Starting at the beginning of the rows and going on through the line containing "For every layout", repeat those lines with "transcribe" swapped for "write out" and everything else unchanged. Leave the pictures out of your answer.

** Dataset records **
□ □ □ □ □

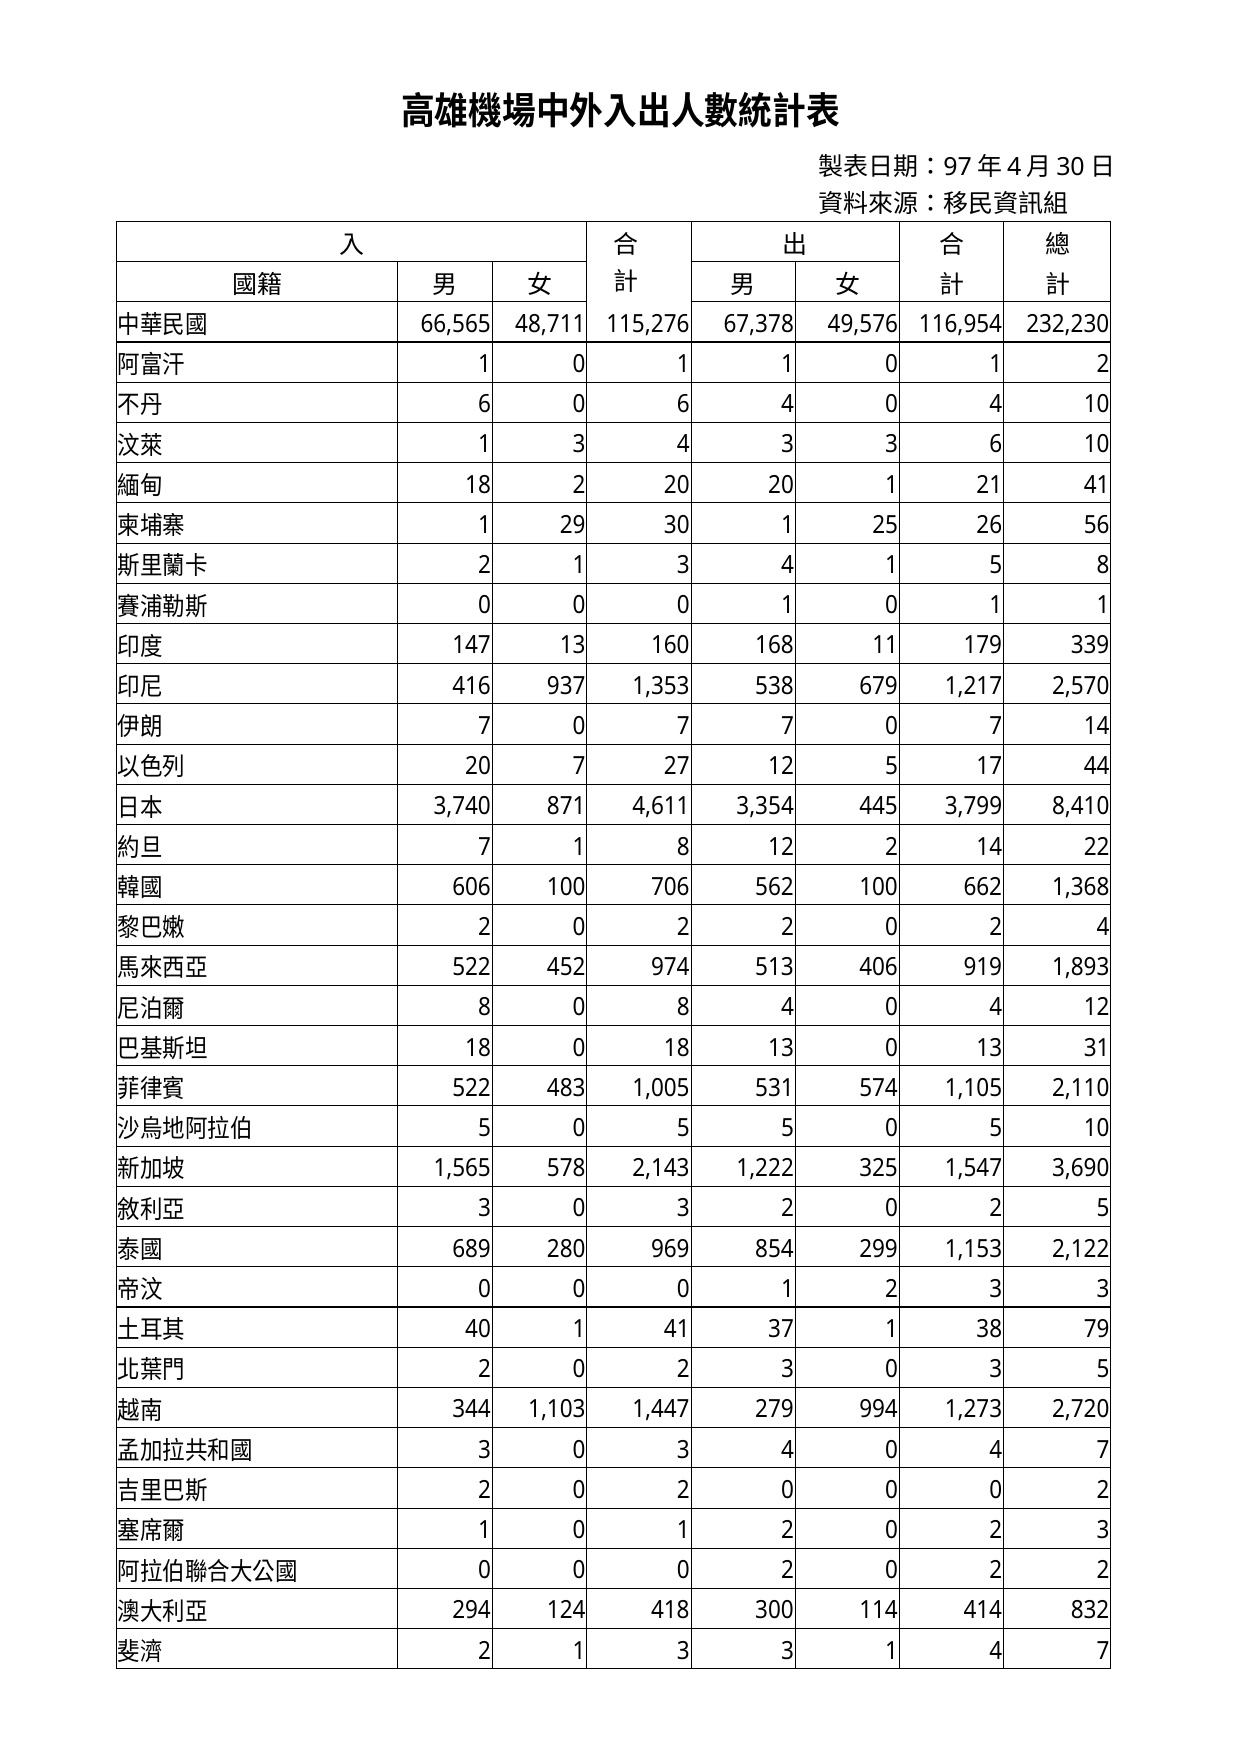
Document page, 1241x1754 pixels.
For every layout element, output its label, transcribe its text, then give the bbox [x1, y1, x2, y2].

table_cell 339 [1004, 624, 1110, 663]
table_cell 3 [398, 1187, 492, 1226]
table_cell 13 [900, 1026, 1003, 1065]
table_cell 21 [900, 463, 1003, 502]
table_cell 3,799 [900, 785, 1003, 824]
table_cell 0 [796, 1026, 899, 1065]
table_cell 168 [692, 624, 795, 663]
table_cell 男 [692, 262, 795, 301]
table_cell 10 [1004, 1106, 1110, 1146]
table_cell 1 [692, 343, 795, 382]
table_cell 3 [692, 423, 795, 462]
table_cell 1,217 [900, 664, 1003, 703]
table_cell 0 [493, 1509, 586, 1548]
table_cell 7 [692, 704, 795, 743]
table_cell 1,447 [587, 1388, 691, 1427]
table_cell 1 [398, 423, 492, 462]
table_cell 斯里蘭卡 [117, 544, 397, 583]
table_cell 919 [900, 946, 1003, 985]
table_cell 49,576 [796, 302, 899, 341]
table_cell 0 [796, 1187, 899, 1226]
table_cell 汶萊 [117, 423, 397, 462]
table_cell 969 [587, 1227, 691, 1266]
table_cell 160 [587, 624, 691, 663]
table_cell 8 [587, 825, 691, 864]
table_cell 40 [398, 1308, 492, 1347]
table_cell 7 [493, 745, 586, 784]
table_cell 0 [587, 1549, 691, 1588]
table_cell 1 [796, 463, 899, 502]
table_cell 1,565 [398, 1147, 492, 1186]
table_cell 0 [493, 1348, 586, 1387]
table_cell 0 [493, 1187, 586, 1226]
table_cell 27 [587, 745, 691, 784]
table_cell 2 [796, 1267, 899, 1306]
table_cell 新加坡 [117, 1147, 397, 1186]
table_cell 20 [398, 745, 492, 784]
table_cell 12 [1004, 986, 1110, 1025]
table_cell 2 [692, 1509, 795, 1548]
table_cell 2 [692, 1187, 795, 1226]
table_cell 2 [796, 825, 899, 864]
table_cell 0 [493, 1428, 586, 1467]
table_cell 8 [398, 986, 492, 1025]
table_cell 4 [1004, 905, 1110, 944]
text 資料來源：移民資訊組 [118, 183, 1122, 221]
table_cell 2 [398, 905, 492, 944]
table_cell 2,122 [1004, 1227, 1110, 1266]
table_cell 18 [587, 1026, 691, 1065]
table_cell 37 [692, 1308, 795, 1347]
table_cell 25 [796, 503, 899, 542]
table_cell 12 [692, 745, 795, 784]
table_cell 574 [796, 1066, 899, 1105]
table_cell 531 [692, 1066, 795, 1105]
table_cell 不丹 [117, 383, 397, 422]
table_cell 計 [900, 261, 1003, 301]
table_cell 10 [1004, 383, 1110, 422]
table_cell 0 [493, 1549, 586, 1588]
table_cell 1,368 [1004, 865, 1110, 904]
table_cell 0 [796, 343, 899, 382]
table_cell 以色列 [117, 745, 397, 784]
table_cell 3 [900, 1348, 1003, 1387]
table_cell 1 [796, 1629, 899, 1668]
table_cell 20 [587, 463, 691, 502]
table_cell 38 [900, 1308, 1003, 1347]
table_cell 31 [1004, 1026, 1110, 1065]
table_cell 994 [796, 1388, 899, 1427]
table_cell 562 [692, 865, 795, 904]
table_cell 452 [493, 946, 586, 985]
table_cell 1 [398, 503, 492, 542]
table_cell 1,893 [1004, 946, 1110, 985]
table_cell 44 [1004, 745, 1110, 784]
table_cell 中華民國 [117, 302, 397, 341]
table_header 入 [117, 222, 586, 261]
table_cell 巴基斯坦 [117, 1026, 397, 1065]
table_cell 日本 [117, 785, 397, 824]
table_cell 3 [796, 423, 899, 462]
table_cell 4 [900, 1428, 1003, 1467]
table_cell 馬來西亞 [117, 946, 397, 985]
table_cell 0 [692, 1468, 795, 1507]
table_cell 67,378 [692, 302, 795, 341]
table_cell 6 [587, 383, 691, 422]
table_cell 7 [587, 704, 691, 743]
table_cell 1 [900, 584, 1003, 623]
table_cell 974 [587, 946, 691, 985]
table_cell 7 [1004, 1629, 1110, 1668]
table_cell 26 [900, 503, 1003, 542]
table_cell 0 [796, 704, 899, 743]
table_cell 沙烏地阿拉伯 [117, 1106, 397, 1146]
table_cell 阿拉伯聯合大公國 [117, 1549, 397, 1588]
table_cell 416 [398, 664, 492, 703]
table_cell 832 [1004, 1589, 1110, 1628]
table_cell 0 [900, 1468, 1003, 1507]
table_cell 0 [493, 584, 586, 623]
table_cell 3 [1004, 1267, 1110, 1306]
table_cell 13 [493, 624, 586, 663]
table_cell 0 [493, 383, 586, 422]
table_cell 6 [398, 383, 492, 422]
table_cell 513 [692, 946, 795, 985]
table_cell 3 [587, 1629, 691, 1668]
text 製表日期：97年4月30日 [118, 146, 1122, 183]
table_cell 706 [587, 865, 691, 904]
table_cell 0 [398, 1267, 492, 1306]
table_cell 賽浦勒斯 [117, 584, 397, 623]
table_cell 1,105 [900, 1066, 1003, 1105]
table_cell 22 [1004, 825, 1110, 864]
table_cell 1 [796, 1308, 899, 1347]
table_cell 1,353 [587, 664, 691, 703]
table_cell 854 [692, 1227, 795, 1266]
table_cell 3 [900, 1267, 1003, 1306]
table_cell 17 [900, 745, 1003, 784]
table_cell 2 [398, 1348, 492, 1387]
table_cell 7 [398, 704, 492, 743]
table_cell 522 [398, 1066, 492, 1105]
table_cell 418 [587, 1589, 691, 1628]
table_cell 1 [398, 1509, 492, 1548]
table_cell 0 [493, 704, 586, 743]
table_cell 1 [493, 1308, 586, 1347]
table_cell 計 [1004, 261, 1110, 301]
table_cell 20 [692, 463, 795, 502]
table_cell 41 [1004, 463, 1110, 502]
table_header 出 [692, 222, 899, 261]
table_cell 5 [692, 1106, 795, 1146]
table_cell 越南 [117, 1388, 397, 1427]
table_cell 280 [493, 1227, 586, 1266]
table_cell 114 [796, 1589, 899, 1628]
table_cell 6 [900, 423, 1003, 462]
table_cell 14 [1004, 704, 1110, 743]
table_cell 483 [493, 1066, 586, 1105]
table_cell 414 [900, 1589, 1003, 1628]
table_cell 5 [796, 745, 899, 784]
table_cell 印尼 [117, 664, 397, 703]
table_cell 116,954 [900, 302, 1003, 341]
table_cell 4 [900, 986, 1003, 1025]
table_cell 2,143 [587, 1147, 691, 1186]
table_cell 菲律賓 [117, 1066, 397, 1105]
table_cell 7 [398, 825, 492, 864]
table_cell 1 [493, 825, 586, 864]
table_cell 斐濟 [117, 1629, 397, 1668]
table_cell 緬甸 [117, 463, 397, 502]
table_cell 1 [692, 1267, 795, 1306]
table_cell 柬埔寨 [117, 503, 397, 542]
table_cell 泰國 [117, 1227, 397, 1266]
table_cell 299 [796, 1227, 899, 1266]
table_cell 8 [1004, 544, 1110, 583]
table_cell 1 [1004, 584, 1110, 623]
table_cell 0 [796, 1468, 899, 1507]
table_cell 印度 [117, 624, 397, 663]
table_cell 871 [493, 785, 586, 824]
table_cell 2 [587, 1348, 691, 1387]
table_cell 13 [692, 1026, 795, 1065]
table_cell 937 [493, 664, 586, 703]
table_cell 5 [900, 1106, 1003, 1146]
table_cell 12 [692, 825, 795, 864]
table_cell 0 [493, 343, 586, 382]
table_cell 0 [796, 383, 899, 422]
table_cell 232,230 [1004, 302, 1110, 341]
table_cell 300 [692, 1589, 795, 1628]
table_cell 1 [398, 343, 492, 382]
table_cell 115,276 [587, 301, 691, 341]
table_cell 土耳其 [117, 1308, 397, 1347]
table_cell 阿富汗 [117, 343, 397, 382]
table_cell 4 [692, 1428, 795, 1467]
table_cell 3 [398, 1428, 492, 1467]
table_cell 100 [493, 865, 586, 904]
table_cell 3 [1004, 1509, 1110, 1548]
table_header 合 計 [587, 222, 691, 301]
table_cell 尼泊爾 [117, 986, 397, 1025]
table_cell 3,354 [692, 785, 795, 824]
table_cell 0 [796, 905, 899, 944]
table_cell 2 [398, 1468, 492, 1507]
table_cell 2,570 [1004, 664, 1110, 703]
table_cell 黎巴嫩 [117, 905, 397, 944]
table_cell 0 [796, 584, 899, 623]
table_cell 344 [398, 1388, 492, 1427]
table_cell 578 [493, 1147, 586, 1186]
table_cell 2 [398, 544, 492, 583]
table_cell 0 [796, 1509, 899, 1548]
table_cell 7 [1004, 1428, 1110, 1467]
table_cell 2 [692, 905, 795, 944]
table_cell 3 [587, 544, 691, 583]
table_cell 1,547 [900, 1147, 1003, 1186]
table_cell 29 [493, 503, 586, 542]
table_cell 0 [493, 1267, 586, 1306]
table_cell 約旦 [117, 825, 397, 864]
table_cell 1 [900, 343, 1003, 382]
table_cell 79 [1004, 1308, 1110, 1347]
table_cell 0 [493, 1106, 586, 1146]
table_cell 0 [796, 1428, 899, 1467]
table_cell 147 [398, 624, 492, 663]
table_cell 0 [493, 1026, 586, 1065]
table_cell 0 [587, 1267, 691, 1306]
table_cell 30 [587, 503, 691, 542]
table_cell 2 [1004, 1549, 1110, 1588]
table_cell 女 [493, 262, 586, 301]
table_cell 2 [398, 1629, 492, 1668]
table_cell 0 [796, 986, 899, 1025]
table_cell 179 [900, 624, 1003, 663]
table_cell 2 [1004, 1468, 1110, 1507]
table_cell 1,153 [900, 1227, 1003, 1266]
table_cell 2 [900, 1187, 1003, 1226]
table_cell 1 [692, 584, 795, 623]
table_cell 2 [493, 463, 586, 502]
table_cell 0 [493, 986, 586, 1025]
table_cell 0 [398, 1549, 492, 1588]
table_cell 女 [796, 262, 899, 301]
table_cell 3 [493, 423, 586, 462]
table_cell 11 [796, 624, 899, 663]
table_cell 14 [900, 825, 1003, 864]
table_cell 18 [398, 1026, 492, 1065]
table_cell 1,273 [900, 1388, 1003, 1427]
table_cell 124 [493, 1589, 586, 1628]
table_cell 1 [692, 503, 795, 542]
table_cell 10 [1004, 423, 1110, 462]
table_cell 662 [900, 865, 1003, 904]
table_cell 606 [398, 865, 492, 904]
table_cell 445 [796, 785, 899, 824]
table_cell 4 [692, 544, 795, 583]
table_header 總 [1004, 222, 1110, 261]
table_cell 522 [398, 946, 492, 985]
table_cell 0 [796, 1549, 899, 1588]
table_cell 2 [692, 1549, 795, 1588]
table_cell 4 [900, 1629, 1003, 1668]
table_cell 3 [692, 1629, 795, 1668]
table_cell 伊朗 [117, 704, 397, 743]
table_cell 1 [493, 1629, 586, 1668]
table_cell 8 [587, 986, 691, 1025]
table_cell 2,720 [1004, 1388, 1110, 1427]
table_cell 1 [587, 343, 691, 382]
table_cell 41 [587, 1308, 691, 1347]
text 高雄機場中外入出人數統計表 [118, 71, 1122, 146]
table_cell 敘利亞 [117, 1187, 397, 1226]
table_cell 3 [692, 1348, 795, 1387]
table_cell 5 [1004, 1348, 1110, 1387]
table_cell 5 [1004, 1187, 1110, 1226]
table_cell 325 [796, 1147, 899, 1186]
table_cell 689 [398, 1227, 492, 1266]
table_cell 韓國 [117, 865, 397, 904]
table_header 合 [900, 222, 1003, 261]
table_cell 北葉門 [117, 1348, 397, 1387]
table_cell 2 [587, 1468, 691, 1507]
table_cell 0 [398, 584, 492, 623]
table_cell 4,611 [587, 785, 691, 824]
table_cell 294 [398, 1589, 492, 1628]
table_cell 1 [493, 544, 586, 583]
table_cell 4 [900, 383, 1003, 422]
table_cell 1,103 [493, 1388, 586, 1427]
table_cell 2 [900, 1509, 1003, 1548]
table_cell 3,740 [398, 785, 492, 824]
table_cell 1,222 [692, 1147, 795, 1186]
table_cell 0 [796, 1348, 899, 1387]
table_cell 4 [692, 383, 795, 422]
table_cell 8,410 [1004, 785, 1110, 824]
table_cell 塞席爾 [117, 1509, 397, 1548]
table_cell 國籍 [117, 262, 397, 301]
table_cell 2,110 [1004, 1066, 1110, 1105]
table_cell 2 [587, 905, 691, 944]
table_cell 406 [796, 946, 899, 985]
table_cell 279 [692, 1388, 795, 1427]
table_cell 7 [900, 704, 1003, 743]
table_cell 孟加拉共和國 [117, 1428, 397, 1467]
table_cell 5 [587, 1106, 691, 1146]
table_cell 3 [587, 1187, 691, 1226]
table_cell 1 [796, 544, 899, 583]
table_cell 679 [796, 664, 899, 703]
table_cell 0 [587, 584, 691, 623]
table_cell 56 [1004, 503, 1110, 542]
table_cell 100 [796, 865, 899, 904]
table_cell 2 [1004, 343, 1110, 382]
table_cell 5 [398, 1106, 492, 1146]
table_cell 48,711 [493, 302, 586, 341]
table_cell 男 [398, 262, 492, 301]
table_cell 0 [796, 1106, 899, 1146]
table_cell 0 [493, 905, 586, 944]
table_cell 3 [587, 1428, 691, 1467]
table_cell 5 [900, 544, 1003, 583]
table_cell 吉里巴斯 [117, 1468, 397, 1507]
table_cell 1,005 [587, 1066, 691, 1105]
table_cell 18 [398, 463, 492, 502]
table_cell 4 [692, 986, 795, 1025]
table_cell 2 [900, 905, 1003, 944]
table_cell 1 [587, 1509, 691, 1548]
table_cell 538 [692, 664, 795, 703]
table_cell 3,690 [1004, 1147, 1110, 1186]
table_cell 帝汶 [117, 1267, 397, 1306]
table_cell 66,565 [398, 302, 492, 341]
table_cell 2 [900, 1549, 1003, 1588]
table_cell 4 [587, 423, 691, 462]
table_cell 澳大利亞 [117, 1589, 397, 1628]
table_cell 0 [493, 1468, 586, 1507]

□ □ □ □ □

** The answer **
Document page, 1241x1754 pixels.
For every layout element, output its label, write out its text, then give the bbox [x1, y1, x2, y2].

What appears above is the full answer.